Ideas matter. Legislative proposals matter. Slick campaigns and dazzling speeches can work for a while, but the magic always wears off.

It's inherently risky for any charismatic politician to legislate. To act is to choose and to choose is to disappoint the expectations of many who had poured their hopes into the empty vessel -- of which candidate Obama was the greatest representative in recent American political history.

Obama did not just act, however. He acted ideologically. To his credit, Obama didn't just come to Washington to be someone. Like Reagan, he came to Washington to do something -- to introduce a powerful social democratic stream into America's deeply and historically individualist polity.

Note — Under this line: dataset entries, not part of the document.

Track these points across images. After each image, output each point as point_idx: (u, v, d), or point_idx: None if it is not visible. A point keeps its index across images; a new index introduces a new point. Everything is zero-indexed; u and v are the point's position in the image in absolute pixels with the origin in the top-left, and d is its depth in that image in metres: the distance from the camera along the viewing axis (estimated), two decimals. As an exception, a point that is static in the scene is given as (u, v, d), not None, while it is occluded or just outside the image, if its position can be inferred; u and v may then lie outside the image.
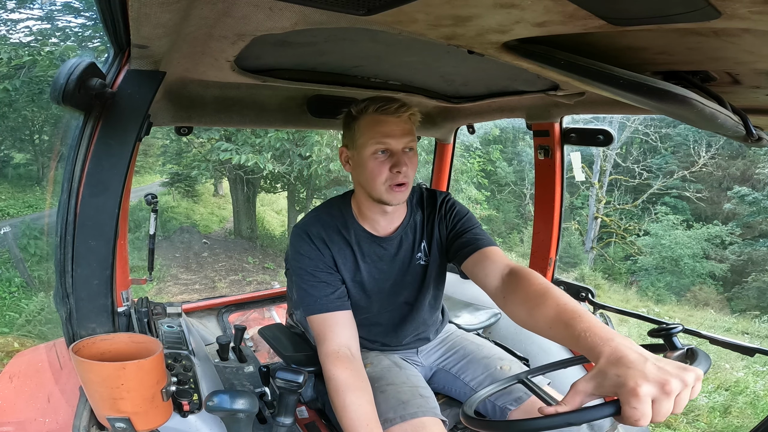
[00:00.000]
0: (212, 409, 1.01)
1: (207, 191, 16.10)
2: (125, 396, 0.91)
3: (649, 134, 14.33)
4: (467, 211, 1.38)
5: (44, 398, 1.14)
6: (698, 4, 0.53)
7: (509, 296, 1.09)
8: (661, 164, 15.50)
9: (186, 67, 1.17)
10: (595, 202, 14.49)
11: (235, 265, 10.26)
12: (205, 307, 2.31)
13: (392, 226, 1.33)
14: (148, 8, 0.71)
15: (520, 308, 1.05)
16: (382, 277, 1.35)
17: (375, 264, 1.33)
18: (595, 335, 0.81)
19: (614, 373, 0.72)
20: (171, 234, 11.40)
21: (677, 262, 13.40)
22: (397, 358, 1.41)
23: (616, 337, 0.79)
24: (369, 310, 1.37)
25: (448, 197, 1.40)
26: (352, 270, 1.32)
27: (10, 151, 11.98)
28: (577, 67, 0.77)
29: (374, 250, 1.32)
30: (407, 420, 1.14)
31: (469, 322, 2.08)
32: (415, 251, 1.36)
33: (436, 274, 1.39)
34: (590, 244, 14.52)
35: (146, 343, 1.03)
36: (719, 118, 0.82)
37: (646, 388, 0.69)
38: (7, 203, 10.65)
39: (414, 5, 0.65)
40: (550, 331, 0.94)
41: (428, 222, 1.37)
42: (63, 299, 1.00)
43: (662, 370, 0.70)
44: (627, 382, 0.70)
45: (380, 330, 1.42)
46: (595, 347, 0.79)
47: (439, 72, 1.47)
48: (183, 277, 9.37)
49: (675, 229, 14.17)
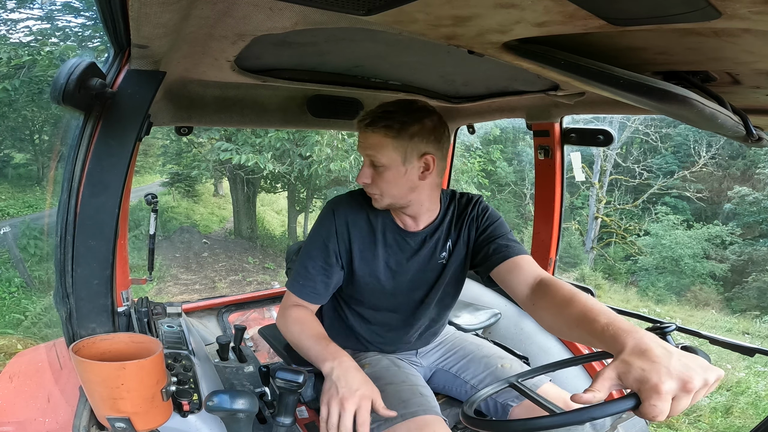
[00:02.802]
0: (212, 409, 1.01)
1: (207, 191, 16.11)
2: (125, 396, 0.91)
3: (649, 134, 14.35)
4: (499, 217, 1.36)
5: (44, 398, 1.14)
6: (698, 4, 0.53)
7: (538, 302, 1.10)
8: (661, 164, 15.53)
9: (186, 67, 1.17)
10: (596, 202, 14.51)
11: (235, 265, 10.29)
12: (205, 307, 2.31)
13: (420, 225, 1.32)
14: (148, 8, 0.71)
15: (548, 313, 1.06)
16: (401, 270, 1.33)
17: (395, 255, 1.32)
18: (618, 328, 0.82)
19: (639, 366, 0.72)
20: (171, 234, 11.42)
21: (677, 262, 13.44)
22: (395, 359, 1.40)
23: (639, 330, 0.80)
24: (383, 305, 1.36)
25: (481, 200, 1.38)
26: (371, 257, 1.31)
27: (10, 151, 11.98)
28: (577, 67, 0.77)
29: (398, 242, 1.32)
30: (408, 419, 1.13)
31: (469, 322, 2.07)
32: (438, 250, 1.34)
33: (454, 273, 1.37)
34: (590, 244, 14.53)
35: (146, 343, 1.03)
36: (719, 118, 0.82)
37: (669, 384, 0.68)
38: (6, 203, 10.66)
39: (414, 5, 0.64)
40: (576, 330, 0.95)
41: (457, 222, 1.35)
42: (63, 299, 1.00)
43: (687, 367, 0.70)
44: (651, 378, 0.69)
45: (389, 328, 1.41)
46: (618, 338, 0.80)
47: (440, 72, 1.47)
48: (183, 278, 9.42)
49: (675, 229, 14.22)
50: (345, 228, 1.29)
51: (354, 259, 1.30)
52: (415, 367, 1.44)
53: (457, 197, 1.38)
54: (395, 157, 1.17)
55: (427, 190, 1.25)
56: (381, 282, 1.33)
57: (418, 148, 1.17)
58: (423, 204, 1.27)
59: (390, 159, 1.17)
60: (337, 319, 1.46)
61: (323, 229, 1.29)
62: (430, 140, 1.18)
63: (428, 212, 1.31)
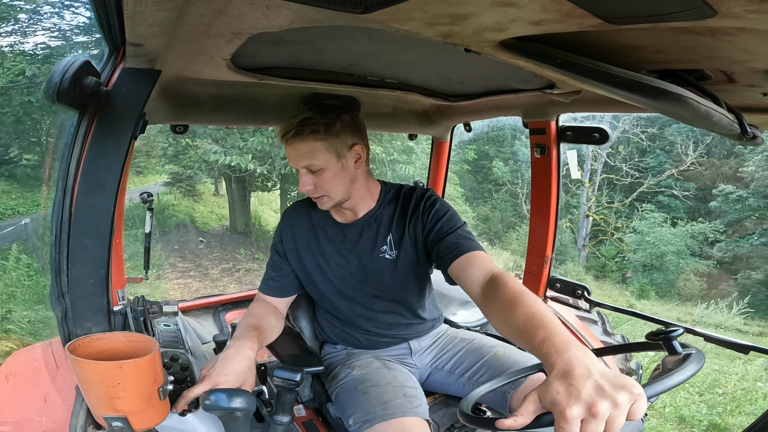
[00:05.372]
0: (209, 407, 1.01)
1: (207, 191, 16.74)
2: (122, 395, 0.91)
3: (638, 134, 14.53)
4: (447, 209, 1.34)
5: (41, 397, 1.13)
6: (694, 2, 0.53)
7: (488, 305, 1.07)
8: (651, 163, 15.76)
9: (181, 65, 1.16)
10: (586, 200, 14.66)
11: (228, 255, 11.25)
12: (201, 306, 2.30)
13: (355, 216, 1.38)
14: (143, 6, 0.70)
15: (495, 317, 1.02)
16: (344, 263, 1.38)
17: (337, 247, 1.39)
18: (552, 345, 0.79)
19: (555, 389, 0.70)
20: (170, 229, 12.24)
21: (663, 258, 13.82)
22: (388, 361, 1.41)
23: (572, 347, 0.77)
24: (338, 299, 1.41)
25: (430, 194, 1.37)
26: (316, 251, 1.39)
27: (27, 155, 12.59)
28: (574, 66, 0.77)
29: (336, 234, 1.39)
30: (386, 420, 1.14)
31: (465, 319, 2.08)
32: (378, 244, 1.36)
33: (410, 271, 1.37)
34: (582, 242, 14.69)
35: (143, 342, 1.03)
36: (714, 117, 0.82)
37: (575, 410, 0.67)
38: (17, 202, 11.68)
39: (411, 3, 0.64)
40: (519, 341, 0.91)
41: (400, 217, 1.36)
42: (58, 298, 0.99)
43: (599, 390, 0.68)
44: (561, 401, 0.68)
45: (357, 325, 1.44)
46: (549, 357, 0.77)
47: (436, 70, 1.47)
48: (180, 265, 10.44)
49: (660, 227, 14.68)
50: (289, 228, 1.43)
51: (301, 256, 1.41)
52: (409, 368, 1.44)
53: (403, 191, 1.41)
54: (329, 156, 1.25)
55: (362, 179, 1.34)
56: (327, 275, 1.39)
57: (345, 141, 1.26)
58: (360, 194, 1.35)
59: (325, 160, 1.25)
60: (318, 323, 1.54)
61: (276, 233, 1.47)
62: (353, 131, 1.28)
63: (364, 201, 1.37)
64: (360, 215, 1.38)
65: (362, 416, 1.18)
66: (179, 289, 9.26)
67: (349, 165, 1.29)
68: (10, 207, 11.05)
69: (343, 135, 1.25)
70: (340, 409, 1.30)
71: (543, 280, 2.07)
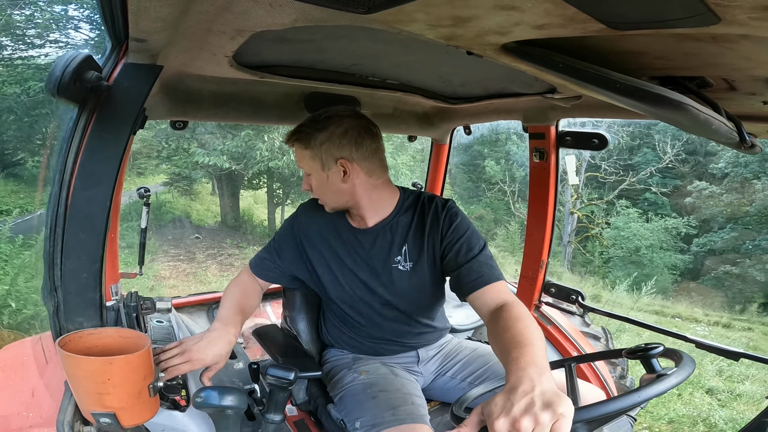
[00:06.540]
0: (200, 405, 1.00)
1: (205, 190, 17.38)
2: (111, 391, 0.90)
3: (620, 133, 14.91)
4: (468, 227, 1.28)
5: (28, 392, 1.12)
6: (698, 9, 0.53)
7: (490, 327, 1.09)
8: (635, 162, 16.20)
9: (183, 61, 1.16)
10: (570, 197, 14.89)
11: (215, 244, 12.77)
12: (195, 303, 2.29)
13: (371, 222, 1.33)
14: (147, 2, 0.70)
15: (491, 337, 1.05)
16: (357, 266, 1.34)
17: (352, 249, 1.35)
18: (516, 363, 0.81)
19: (495, 401, 0.73)
20: (166, 224, 13.30)
21: (640, 253, 14.57)
22: (395, 367, 1.40)
23: (531, 367, 0.78)
24: (347, 301, 1.38)
25: (450, 206, 1.32)
26: (329, 253, 1.36)
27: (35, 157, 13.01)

Perhaps Obama thought he'd been sent to the White House to do just that. If so, he vastly over-read his mandate. His own electoral success -- twinned with handy victories and large majorities in both houses of Congress -- was a referendum on his predecessor's governance and the post-Lehman financial collapse. It was not an endorsement of European-style social democracy.

Hence the resistance. Hence the fall. The system may not always work, but it does take its revenge.
Obama won't fall as far as Coakley, but he should learn that it's his message and policies that people are rejecting.